Les conditions de viabilité des stratégies individuelles de différenciation sont strictes et quasiment impossibles à réunir .
Deux conditions essentielles de viabilité de telles stratégies résident, l'une, dans le rationnement des clubs la mettant effectivement en oeuvre , l'autre, dans l'assurance d'un « juste retour ».
La première condition amène à souligner la nécessité de limiter le nombre des participants à la course aux armements à due concurrence du nombre des lots disponibles . La seconde condition conduit à mettre en évidence la nécessité de proportionner les gains des vainqueurs aux coûts engagés par eux .
Ces deux conditions sont nécessaires pour éviter des déséquilibres économiques structurels . Si le nombre des participants est excessif et si les gains des vainqueurs ne sont pas proportionnels aux coûts, alors aux pertes inévitables subies par certains s'ajoutera l'effet des rendements décroissants pour les « gagnants ». Dans un tel contexte, la course à la maximisation des recettes induit un processus de détérioration des résultats financiers.

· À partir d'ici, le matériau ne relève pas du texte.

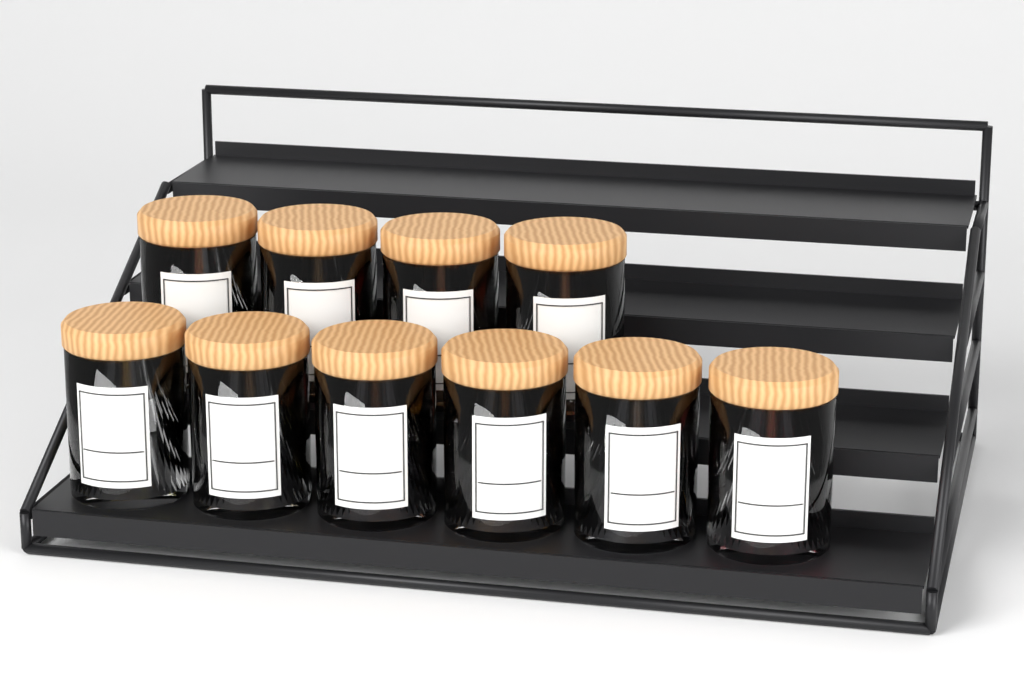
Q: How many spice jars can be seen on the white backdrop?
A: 10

Or, ces deux conditions paraissent quasiment impossibles à réunir. Dans une activité sportive ouverte telle qu'elle l'est en Europe, à l'inverse de la situation des ligues fermées américaines, et marquée par l'exercice de la liberté économique, on ne peut rationner les ambitions par application de quotas . On le peut d'autant moins que la seconde condition de viabilité énoncée conduit à offrir une garantie de proportionnalité des gains avec les coûts . Etant observé qu'une telle garantie ne peut tout simplement pas être offerte, ne serait-ce que parce qu'il faudrait réduire à néant l'incertitude sportive, et ce, de façon chronique, entreprise concrètement impossible, il faut encore souligner combien, comme toute assurance de rente , elle déclencherait les appétits de l'ensemble des agents économiques , réduisant à rien les efforts nécessaires de rationnement. En bref, les deux conditions sont contradictoires .
Il faut enfin prendre en compte la diversité des cadres nationaux de régulation et l'existence d'enjeux financiers et sportifs internationaux, qui sont d'ailleurs croissants. A supposer que les régulateurs nationaux parviennent, par impossible, à réunir les conditions nécessaires à la rationalité des stratégies de différenciation dans le champ de leur compétence, cet accomplissement laisserait sans solution le problème de la différenciation au niveau international, sauf à ce qu'un régulateur international entreprenne de le régler à ce niveau.
Presque impossibles à réunir, les conditions sous revue apparaissent également indésirables , comme contraires aux principes essentiels de fonctionnement du modèle européen du football et aux règles de la concurrence.
La tâche du régulateur collectif apparaît ainsi particulièrement malaisée .
Tout se passe comme s'il existait une relation d'incompatibilité entre maintien de l'aléa sportif et maintien des équilibres économiques d'un secteur où il est nécessaire de conduire des stratégies de différenciation mais également presque impossible, et incohérent, d'en assurer le succès.
Il est pourtant nécessaire d'agir afin de trouver une issue à cette incompatibilité. De fait, deux solutions théoriques semblent s'offrir . Opposant deux modèles divergents, elles possèdent des propriétés différentes.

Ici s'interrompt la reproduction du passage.